As any experienced blogger can tell you, predicting what posts become popular is a crapshoot.
On the one hand, there are those heavily-researched pieces that take days to write that make a resounding thud after you hit the publish button. Then there are those afterthought posts you whip out in 30 minutes that become viral sensations.
I imagine being a software developer is similar. Sometimes you work on an app for months only to hear the crickets chirping after you ship, and then you create something in a day or two and find yourself with a hit on your hands.
The latter seems to be what happened recently with Samsung’s Whisk team with Cook Magic, a text-messaging based recipe app that allows you to simply text your list of ingredients and it responds with a link to a recipe. Last week the new app (or, more correctly, bot) went on Product Hunt, the popular tech and software discovery community, and it instantly became the second most upvoted new product of the day.
I asked Nick Holzherr, the CEO of Whisk (a company acquired by Samsung in early 2019), the story behind Cook Magic, and he told me the app was “was intended as a fun test only and built in something like 24 hours.” The Whisk team, Holzherr explained, was also looking to demonstrate how to use the Whisk API to “build an app that helps people during COVID.”

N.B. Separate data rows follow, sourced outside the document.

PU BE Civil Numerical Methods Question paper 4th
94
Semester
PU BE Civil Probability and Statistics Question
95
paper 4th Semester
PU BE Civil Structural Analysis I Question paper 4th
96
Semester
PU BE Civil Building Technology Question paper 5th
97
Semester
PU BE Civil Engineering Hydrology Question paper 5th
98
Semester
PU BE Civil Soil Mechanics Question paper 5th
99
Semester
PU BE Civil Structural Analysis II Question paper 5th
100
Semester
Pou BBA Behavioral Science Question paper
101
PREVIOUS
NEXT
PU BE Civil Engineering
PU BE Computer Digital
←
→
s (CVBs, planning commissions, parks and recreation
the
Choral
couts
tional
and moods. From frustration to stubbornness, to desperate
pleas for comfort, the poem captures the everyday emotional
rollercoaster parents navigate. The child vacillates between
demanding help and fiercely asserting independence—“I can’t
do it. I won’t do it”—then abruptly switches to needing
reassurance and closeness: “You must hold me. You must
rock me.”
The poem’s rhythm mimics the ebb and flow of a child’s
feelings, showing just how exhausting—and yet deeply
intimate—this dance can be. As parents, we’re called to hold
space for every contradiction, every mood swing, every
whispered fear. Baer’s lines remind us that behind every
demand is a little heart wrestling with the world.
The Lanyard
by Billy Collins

The COVID-cooking angle makes sense. Like most people, I’m cooking lots more during quarantine and find myself searching for new recipes almost daily. Often my searches involve looking for a recipe that has ingredients I have on hand, but that’s not always as easy as it looks.
I gave Cook Magic a test ride by texting it a random a list of ingredients. Despite my best efforts to stump it, the API-powered text bot gamely responded each time with a link to a recipe with the ingredients I entered.
Like many things, Cook Magic’s success seems somewhat obvious in retrospect. The idea of a text-based bot that spits back recipe suggestions based on what you have in the fridge is extremely useful, especially in this pandemic-driven moment. It’s also drop-dead simple and doesn’t require me to download an app, something that’s almost always a dealbreaker nowadays.
While bot-driven recipe recommendations are definitely interesting, the idea of culinary help by text message isn’t entirely new. Equal Parts started offering cooking help by text bundled with its cookware last year, but unlike the Cook Magic, the texts are typed by a real person with cooking experience. Before that, ChefSteps experimented with Facebook Messenger bot to help you cook with your sous vide.
If you’d like to try out Cook Magic, just text your list of ingredients to the phone number 415-634-2399, wait about 30 seconds, and then head to the kitchen and start cooking.